Les avantages des banques d’antigènes
Le temps nécessaire au process de formulation, à partir d’antigènes inactivés, n’est que de 5 jours contre 10 semaines, à partir du virus inactivé. Les réserves constituées sont plus importantes et la gamme de souches vaccinales est plus large que dans les banques de vaccins ; de plus, la collaboration entre banques permet de disposer d’un plus grand nombre de doses en cas d’urgence.
La rentabilité est justifiée par la possibilité de constitution de plus grands stocks d’antigènes permettant
d’honorer, plusieurs demandes, en même temps.

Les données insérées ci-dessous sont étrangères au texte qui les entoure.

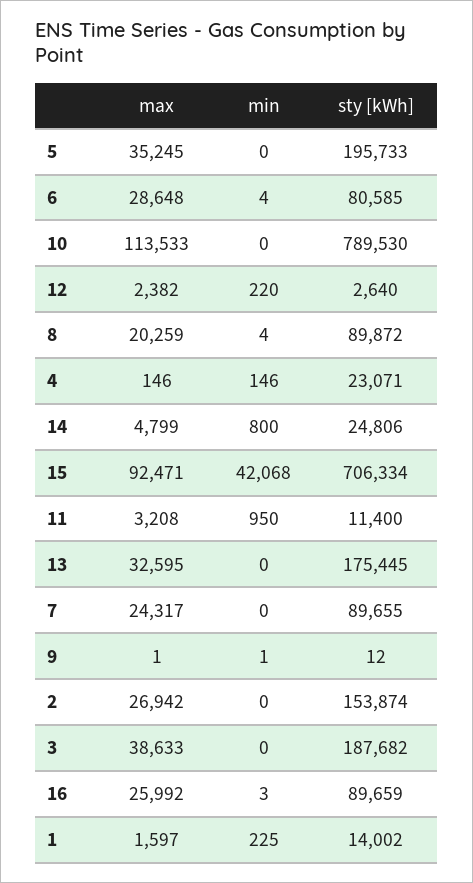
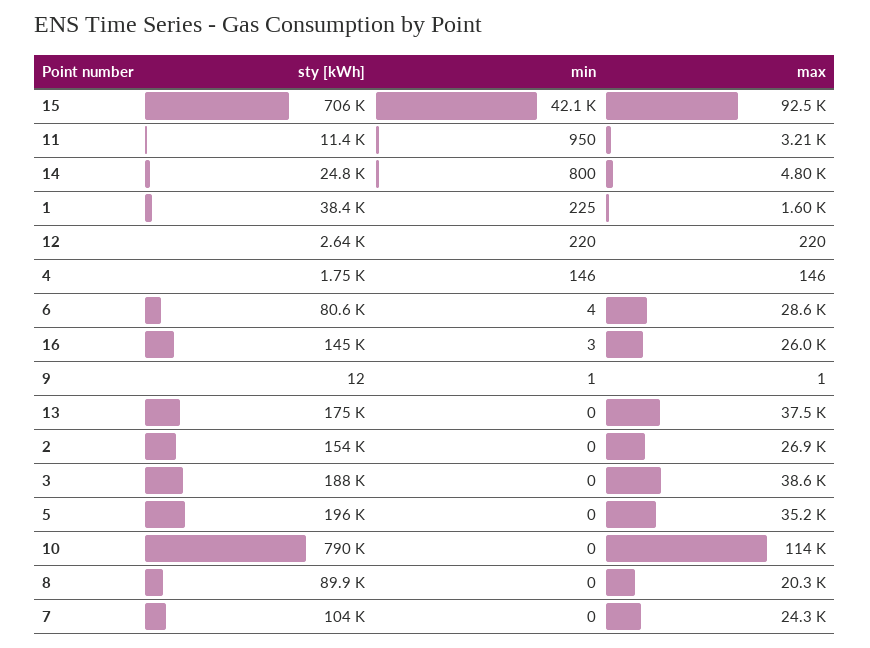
max, 12: 2382 -> 220
min, 8: 4 -> 0
sty [kWh], 4: 23071 -> 1750
max, 13: 32595 -> 37500
sty [kWh], 7: 89655 -> 104000
sty [kWh], 16: 89659 -> 145000
sty [kWh], 1: 14002 -> 38400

La durée de conservation des composants antigéniques est de
12 à 15 ans à très basse température, ce qui est économiquement avantageux
car cela évite le remplacement constant des vaccins périmés ou dont les
sérotypes ne sont plus en circulation.
La durée de l’immunogénicité est également
longue ; le
pouvoir immunogène de certains
antigènes est maintenu durant plus de 12 à 13 ans. En outre, des conventions entre banques permettent d’avoir un accès
réciproque aux réserves des autres banques, pour obtenir des antigènes ou
renforcer leurs réserves. L’estimation de l’importance et des
coûts des stocks de vaccin/antigènes envisagés contribue aux calculs de rentabilité.
L’identification des besoins en réactifs
(ELISA, PCR) doit se faire en parallèle
L’accord des membres de la Banque d’antigènes doit porter essentiellement sur : les conditions d’accès à l’antigène, la rapidité de la formulation lorsque le besoin s’en fait sentir et les souches constituantes.

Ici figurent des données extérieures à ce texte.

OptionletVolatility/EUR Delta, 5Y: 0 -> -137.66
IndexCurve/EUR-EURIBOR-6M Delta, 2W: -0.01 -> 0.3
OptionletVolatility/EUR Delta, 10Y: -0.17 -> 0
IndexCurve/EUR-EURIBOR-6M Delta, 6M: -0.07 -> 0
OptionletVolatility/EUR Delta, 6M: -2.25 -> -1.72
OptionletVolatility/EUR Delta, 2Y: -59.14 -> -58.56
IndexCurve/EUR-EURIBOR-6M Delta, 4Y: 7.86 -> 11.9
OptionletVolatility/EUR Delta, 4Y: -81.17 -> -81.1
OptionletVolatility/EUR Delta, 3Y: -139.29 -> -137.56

Banque de réactifs ou banque de diagnostic
Les kits de diagnostic nécessiteraient environ deux semaines pour être produits et leur disponibilité se pose de manière récurrente aux laboratoires. De plus, les fabricants de kits de diagnostic ne gardent pas de stocks importants, d’où la nécessité de coupler la BV/Ag avec une banque de diagnostic et avec la mise en place d’un système de surveillance épidémiologique.

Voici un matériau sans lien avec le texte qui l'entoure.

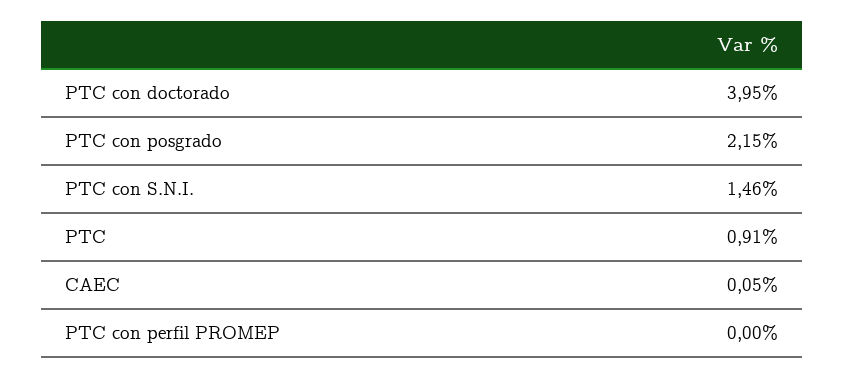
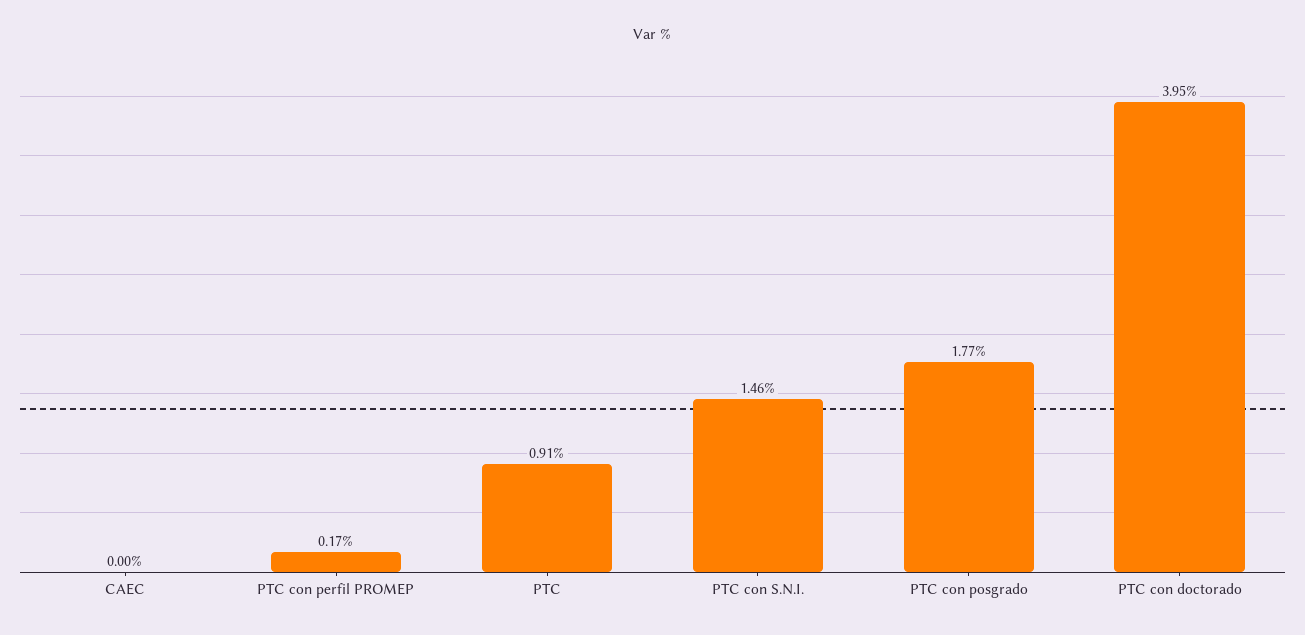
PTC con posgrado: 2.15 -> 1.77
CAEC: 0.05 -> 0
PTC con perfil PROMEP: 0 -> 0.17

Pour un réseau international de banques d'antigènes
Chaque banque a les mêmes problèmes de sélection, de fabrication, stockage et réglementation. La collaboration entre les responsables des banques procure des bénéfices d’ordre pratique et économique. Un réseau international de réserves stratégiques présenterait un intérêt à plusieurs titres : échange d’informations sur la capacité des vaccins/antigènes présents, la collaboration pour produire les données sur la prévalence antigénique, la réduction de la charge représentée par les stocks pour tous les membres du réseau, l’accès à des doses supplémentaires de vaccins, qui réduit le problème de l’imprévisibilité des besoins et de la disponibilité des vaccins, en quantités suffisantes pour faire face à des foyers majeurs.
La constitution d’une banque régionale d’antigènes
Les pays de l’Union du Maghreb Arabe (UMA) pris individuellement ne sont pas en mesure de créer chacun de son côté une banque nationale d’antigènes et encore moins une banque de vaccins. Le rapport coût/bénéfice ne justifie pas une telle dépense ; par contre, la création d’une banque régionale d’antigènes par et pour les cinq pays, se justifie par un contexte épidémiologique commun, par une population importante (près de 100 millions d’habitants) et par un cheptel non négligeable (50 millions d’équivalent unité gros bétail). Cette banque pourrait être couplée avec une banque de kits de diagnostic et de réactifs.